City leaders and community members hope the opening of the Community Justice Campus and more people making their way to the area to work or utilize services, will help breathe more life into the Twin Aire and surrounding neighborhoods, like Norwood.

“There’s negatives and then there’s positives. The negative is really, some people don’t like change. That’s okay, you know, people get in their comfort zone,” said Brenda McAtee, President of the Norwood Neighborhood Association.

McAtee said she is thrilled to welcome the new facility to the area and believes it will be a step towards revitalizing the neighborhood of Norwood she calls home, and its neighboring Twin Aire community where the Community Justice Center is located.

“There’s a lot of stuff that’s going to happen and I’m so excited because there’s going to be a lot of pop shops and a lot of restaurants. It’s going to be very good for the economy, for everybody, you know where we can be able to take our seniors to sit down and eat without going across town,” said McAtee.

“I see so much happening and I’m hoping that there will be more business to come here,” McAtee added.

In addition to the hope for a booming economy and breathing more life into neighborhood businesses, McAtee said she is hopeful for the future of the housing market in the surrounding areas. She believes having the Community Justice Campus on the southeast side will encourage more people to seek housing opportunities in the area.

“I feel very positive, uplifting for young people that’s married and need a home where they can raise their kids,” she said.

“We’re building more homes in our community, in Norwood. SEND, Southeast Neighborhood Development is building new homes as we speak,” said McAtee. “That’s exciting because more new people will come in and hopefully you know the children will get to meet all different kinds of culturally enriched kids.”

As an advocate for children and equal opportunities, McAtee said she’s also hopeful that this brings more jobs to the area and provides opportunities for more young people to get involved.

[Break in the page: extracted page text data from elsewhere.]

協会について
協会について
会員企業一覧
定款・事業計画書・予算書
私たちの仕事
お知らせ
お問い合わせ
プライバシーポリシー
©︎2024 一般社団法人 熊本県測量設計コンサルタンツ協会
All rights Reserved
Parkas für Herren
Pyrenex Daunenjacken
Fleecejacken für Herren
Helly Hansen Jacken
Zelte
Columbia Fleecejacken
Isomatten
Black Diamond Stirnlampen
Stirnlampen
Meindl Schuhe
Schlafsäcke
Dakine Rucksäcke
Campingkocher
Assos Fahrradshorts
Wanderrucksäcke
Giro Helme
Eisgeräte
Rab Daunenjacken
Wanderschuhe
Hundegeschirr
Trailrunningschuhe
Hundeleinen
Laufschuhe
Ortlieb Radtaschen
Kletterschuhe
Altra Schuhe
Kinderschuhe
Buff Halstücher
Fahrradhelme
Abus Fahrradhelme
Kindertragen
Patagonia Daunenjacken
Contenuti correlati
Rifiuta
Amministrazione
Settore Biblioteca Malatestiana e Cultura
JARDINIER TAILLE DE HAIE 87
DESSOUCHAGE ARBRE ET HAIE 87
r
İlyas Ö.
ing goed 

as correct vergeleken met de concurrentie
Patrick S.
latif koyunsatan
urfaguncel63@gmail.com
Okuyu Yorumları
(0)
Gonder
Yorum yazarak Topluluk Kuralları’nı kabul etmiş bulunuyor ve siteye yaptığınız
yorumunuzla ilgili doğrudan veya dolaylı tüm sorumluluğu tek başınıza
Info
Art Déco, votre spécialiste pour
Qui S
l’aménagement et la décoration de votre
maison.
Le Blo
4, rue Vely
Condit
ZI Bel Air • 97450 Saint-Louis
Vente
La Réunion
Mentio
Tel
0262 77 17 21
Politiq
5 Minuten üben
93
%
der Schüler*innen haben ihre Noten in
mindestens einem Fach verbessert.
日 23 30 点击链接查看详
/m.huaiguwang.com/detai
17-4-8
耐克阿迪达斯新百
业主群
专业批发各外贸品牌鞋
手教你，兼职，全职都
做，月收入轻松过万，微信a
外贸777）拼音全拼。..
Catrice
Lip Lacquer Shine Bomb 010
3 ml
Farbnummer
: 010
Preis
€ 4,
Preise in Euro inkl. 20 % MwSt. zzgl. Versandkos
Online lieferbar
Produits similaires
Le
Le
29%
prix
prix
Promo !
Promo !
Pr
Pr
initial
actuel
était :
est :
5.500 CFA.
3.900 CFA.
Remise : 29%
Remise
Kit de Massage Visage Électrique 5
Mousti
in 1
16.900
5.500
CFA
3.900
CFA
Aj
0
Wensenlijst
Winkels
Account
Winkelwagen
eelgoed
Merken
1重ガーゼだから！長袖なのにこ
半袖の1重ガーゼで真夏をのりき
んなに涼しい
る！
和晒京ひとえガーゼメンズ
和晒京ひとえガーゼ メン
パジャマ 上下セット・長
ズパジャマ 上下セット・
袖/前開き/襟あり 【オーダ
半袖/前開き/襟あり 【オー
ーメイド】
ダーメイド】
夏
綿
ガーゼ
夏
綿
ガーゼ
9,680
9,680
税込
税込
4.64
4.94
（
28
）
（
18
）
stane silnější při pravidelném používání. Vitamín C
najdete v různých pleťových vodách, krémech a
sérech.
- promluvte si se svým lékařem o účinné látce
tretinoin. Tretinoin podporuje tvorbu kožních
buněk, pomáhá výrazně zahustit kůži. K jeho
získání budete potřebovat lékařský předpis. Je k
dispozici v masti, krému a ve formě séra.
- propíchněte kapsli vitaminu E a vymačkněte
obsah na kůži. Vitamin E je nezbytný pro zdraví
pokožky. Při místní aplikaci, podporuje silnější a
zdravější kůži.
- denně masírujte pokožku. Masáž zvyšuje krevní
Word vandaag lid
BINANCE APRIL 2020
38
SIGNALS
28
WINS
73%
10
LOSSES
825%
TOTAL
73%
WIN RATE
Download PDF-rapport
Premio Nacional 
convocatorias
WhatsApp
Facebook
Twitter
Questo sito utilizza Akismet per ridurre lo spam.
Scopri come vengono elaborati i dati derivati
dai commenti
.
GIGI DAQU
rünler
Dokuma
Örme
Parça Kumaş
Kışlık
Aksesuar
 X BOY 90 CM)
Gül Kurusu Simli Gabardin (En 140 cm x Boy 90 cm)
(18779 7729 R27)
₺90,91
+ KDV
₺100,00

She is hopeful this is a first step towards more beautification and a positive sign of the times to come on the southeast side.

“I see so much coming and I would like, and I would hope that everybody here in our community and on the surrounding east side will get involved because if everybody worked together it would come out beautiful,” she said.

Next steps for the Community Justice Campus

City leaders said the Community Justice Campus has always been planned out as a multi-phased project to help accomplish neighborhood-led redevelopment priorities. On Friday, they described their plans moving forward, including several additional infrastructure pieces.

  • Structured parking facilities are being designed, in addition to the ground lots already built, and construction will begin this year
  • Construction slated for a professional building that will house the Public Defender and Probation Department on the Professional Campus across the creek
  • A Youth and Family Services Center is being designed on the south end of the campus on prospect
  • Coroner and forensic facilities are being designed for construction across from Prospect Street

The city noted that all of these projects are included in the 140-acre footprint that Indianapolis acquired from Citizens Energy Group in 2017.